Crossovers


Okay, I'm confused about the various types of crossovers. From first order to fourth order Linkwitz-Riley, there's a ton of various setups and schools of thought. What's the difference? What do the "orders" mean? I've tried looking around online, but most of the explanations are very technical. While I'm not a complete lunkhead about this stuff, what I'm really looking for is an explanation that can be understood without a degree in electrical engineering or decades of speaker-building experience.

If anyone would like to attempt a layman's explanation of the theory and application, I'm interested.

-Chris
cds9000

Showing 1 response by cinematic_systems

If you pay me, I'll put it into laymans terms. $200/hr.

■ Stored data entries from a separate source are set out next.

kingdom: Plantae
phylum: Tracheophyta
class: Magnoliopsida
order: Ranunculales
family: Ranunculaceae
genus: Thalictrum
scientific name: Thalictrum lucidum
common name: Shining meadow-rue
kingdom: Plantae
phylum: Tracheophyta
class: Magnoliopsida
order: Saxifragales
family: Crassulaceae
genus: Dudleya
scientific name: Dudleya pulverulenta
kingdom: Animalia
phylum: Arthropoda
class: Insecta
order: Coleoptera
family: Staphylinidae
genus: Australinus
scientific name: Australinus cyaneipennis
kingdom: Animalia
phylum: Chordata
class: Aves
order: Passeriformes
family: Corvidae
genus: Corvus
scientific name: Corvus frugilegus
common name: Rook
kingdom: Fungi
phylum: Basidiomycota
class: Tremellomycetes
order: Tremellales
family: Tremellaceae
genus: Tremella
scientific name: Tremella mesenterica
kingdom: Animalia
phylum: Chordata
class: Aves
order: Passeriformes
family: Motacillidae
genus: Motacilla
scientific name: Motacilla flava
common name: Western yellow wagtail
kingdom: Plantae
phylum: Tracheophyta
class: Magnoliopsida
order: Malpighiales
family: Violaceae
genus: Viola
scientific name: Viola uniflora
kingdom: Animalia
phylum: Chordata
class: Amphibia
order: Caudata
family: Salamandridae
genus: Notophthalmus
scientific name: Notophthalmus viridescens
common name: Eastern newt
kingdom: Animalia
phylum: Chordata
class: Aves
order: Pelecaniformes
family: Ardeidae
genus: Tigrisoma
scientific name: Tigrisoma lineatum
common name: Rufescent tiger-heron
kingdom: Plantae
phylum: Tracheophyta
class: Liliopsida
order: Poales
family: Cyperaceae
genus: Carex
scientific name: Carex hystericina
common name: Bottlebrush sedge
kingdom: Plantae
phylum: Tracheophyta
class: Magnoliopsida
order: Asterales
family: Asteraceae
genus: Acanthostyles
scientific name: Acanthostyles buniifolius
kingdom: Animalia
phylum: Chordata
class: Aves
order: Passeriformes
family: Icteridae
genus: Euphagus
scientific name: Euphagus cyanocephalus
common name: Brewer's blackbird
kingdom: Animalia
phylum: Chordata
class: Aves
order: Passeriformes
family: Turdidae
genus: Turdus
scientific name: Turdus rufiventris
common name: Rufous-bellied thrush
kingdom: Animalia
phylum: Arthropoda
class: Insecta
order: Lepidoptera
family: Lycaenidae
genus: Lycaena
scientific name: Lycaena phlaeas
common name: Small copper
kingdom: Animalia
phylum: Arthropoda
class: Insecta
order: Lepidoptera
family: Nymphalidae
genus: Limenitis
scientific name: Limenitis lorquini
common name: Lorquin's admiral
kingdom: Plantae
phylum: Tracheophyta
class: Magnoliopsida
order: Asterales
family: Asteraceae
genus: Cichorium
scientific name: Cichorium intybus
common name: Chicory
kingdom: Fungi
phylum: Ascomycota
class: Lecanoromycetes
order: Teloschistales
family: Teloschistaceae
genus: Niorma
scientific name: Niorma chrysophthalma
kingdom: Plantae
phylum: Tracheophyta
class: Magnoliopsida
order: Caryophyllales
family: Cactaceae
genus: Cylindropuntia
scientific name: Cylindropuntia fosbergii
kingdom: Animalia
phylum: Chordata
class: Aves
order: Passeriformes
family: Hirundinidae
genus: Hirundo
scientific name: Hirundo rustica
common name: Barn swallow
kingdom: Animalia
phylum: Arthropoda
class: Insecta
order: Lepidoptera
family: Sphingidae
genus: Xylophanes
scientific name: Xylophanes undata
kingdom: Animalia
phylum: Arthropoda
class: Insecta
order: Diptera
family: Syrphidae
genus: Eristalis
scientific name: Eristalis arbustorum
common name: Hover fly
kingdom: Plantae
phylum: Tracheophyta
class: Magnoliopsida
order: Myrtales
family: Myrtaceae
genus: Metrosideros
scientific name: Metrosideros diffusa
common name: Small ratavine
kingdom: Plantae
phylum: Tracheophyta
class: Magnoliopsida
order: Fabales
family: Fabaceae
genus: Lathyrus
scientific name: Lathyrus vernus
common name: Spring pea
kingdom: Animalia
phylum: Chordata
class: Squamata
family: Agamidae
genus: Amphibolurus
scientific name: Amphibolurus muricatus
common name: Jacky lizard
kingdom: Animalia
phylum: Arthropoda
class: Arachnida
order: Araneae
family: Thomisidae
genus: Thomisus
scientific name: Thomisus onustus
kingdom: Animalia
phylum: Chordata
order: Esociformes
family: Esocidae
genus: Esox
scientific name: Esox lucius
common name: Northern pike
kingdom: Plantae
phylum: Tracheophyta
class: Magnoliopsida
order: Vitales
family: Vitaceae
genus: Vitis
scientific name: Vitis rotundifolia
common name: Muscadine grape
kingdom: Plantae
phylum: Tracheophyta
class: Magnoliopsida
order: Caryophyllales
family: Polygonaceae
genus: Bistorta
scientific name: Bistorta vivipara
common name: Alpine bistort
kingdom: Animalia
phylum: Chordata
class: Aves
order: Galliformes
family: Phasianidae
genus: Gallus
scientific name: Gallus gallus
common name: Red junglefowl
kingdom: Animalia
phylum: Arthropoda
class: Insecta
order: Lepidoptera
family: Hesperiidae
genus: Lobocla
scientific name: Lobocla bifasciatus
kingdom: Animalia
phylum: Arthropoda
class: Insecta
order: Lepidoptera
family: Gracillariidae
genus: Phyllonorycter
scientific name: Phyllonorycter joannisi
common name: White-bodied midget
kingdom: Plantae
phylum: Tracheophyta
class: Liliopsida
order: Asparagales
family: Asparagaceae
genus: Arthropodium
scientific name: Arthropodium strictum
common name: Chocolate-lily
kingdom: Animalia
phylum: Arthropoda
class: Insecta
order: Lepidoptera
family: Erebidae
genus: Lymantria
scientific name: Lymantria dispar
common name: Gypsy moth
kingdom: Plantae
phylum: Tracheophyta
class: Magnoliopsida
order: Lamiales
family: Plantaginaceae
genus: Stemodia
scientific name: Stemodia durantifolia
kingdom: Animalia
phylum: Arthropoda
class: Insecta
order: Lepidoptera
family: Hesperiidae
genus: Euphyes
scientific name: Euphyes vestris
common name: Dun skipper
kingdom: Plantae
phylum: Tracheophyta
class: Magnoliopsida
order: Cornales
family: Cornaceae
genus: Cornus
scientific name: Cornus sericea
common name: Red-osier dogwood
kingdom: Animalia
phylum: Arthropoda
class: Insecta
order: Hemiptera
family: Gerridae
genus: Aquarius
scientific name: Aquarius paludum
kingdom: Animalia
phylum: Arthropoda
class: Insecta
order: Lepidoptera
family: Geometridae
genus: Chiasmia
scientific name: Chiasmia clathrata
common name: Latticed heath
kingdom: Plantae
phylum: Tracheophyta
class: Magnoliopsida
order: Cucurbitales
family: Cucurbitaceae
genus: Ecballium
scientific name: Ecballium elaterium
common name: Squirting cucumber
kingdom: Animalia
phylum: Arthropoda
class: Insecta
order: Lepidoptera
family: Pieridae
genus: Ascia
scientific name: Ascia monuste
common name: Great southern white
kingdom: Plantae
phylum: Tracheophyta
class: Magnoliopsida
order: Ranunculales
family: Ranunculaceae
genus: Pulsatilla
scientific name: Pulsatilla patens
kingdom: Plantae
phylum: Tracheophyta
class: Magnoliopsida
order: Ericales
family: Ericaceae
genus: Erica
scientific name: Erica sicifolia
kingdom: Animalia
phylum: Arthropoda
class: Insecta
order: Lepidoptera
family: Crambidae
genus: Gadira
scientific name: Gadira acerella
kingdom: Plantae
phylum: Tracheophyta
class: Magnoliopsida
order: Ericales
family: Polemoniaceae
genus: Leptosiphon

Should take 10-12 hours, to get you the basics so you can build on that foundation.

What you're asking is so broad and vast that quite literally I have offerred you a bargain.

Crossovers are about division thus math is necessary to explain what is happening with any kind of precision.

So what I recommend as "cliff notes" to get you started is get a DIY book like the Loudspeaker Cookbook by vance Dickason or I think martin Collums book touches on the subject too. The fact is very few speakers have text book crossovers in them despite what they claim since most drivers do not not exhibit text book responses and with phenomena like the baffle step etc. this will alter a crossover from stock too.

I'm afraid it takes some time and initiative to get to where even "layman's explanation" can be understood otherwise you will be in a world of mostly false generalizations...worse off than you are now.

Thus I look to your own vision statement and say you will need some DIY experience and some math. Without understanding the basic elements you will be lost on the concepts. You have to meet it atleast half way, learn the math and the relevent vocabulary and the concepts will make more sense. Otherwise you'll just be kidding yourself.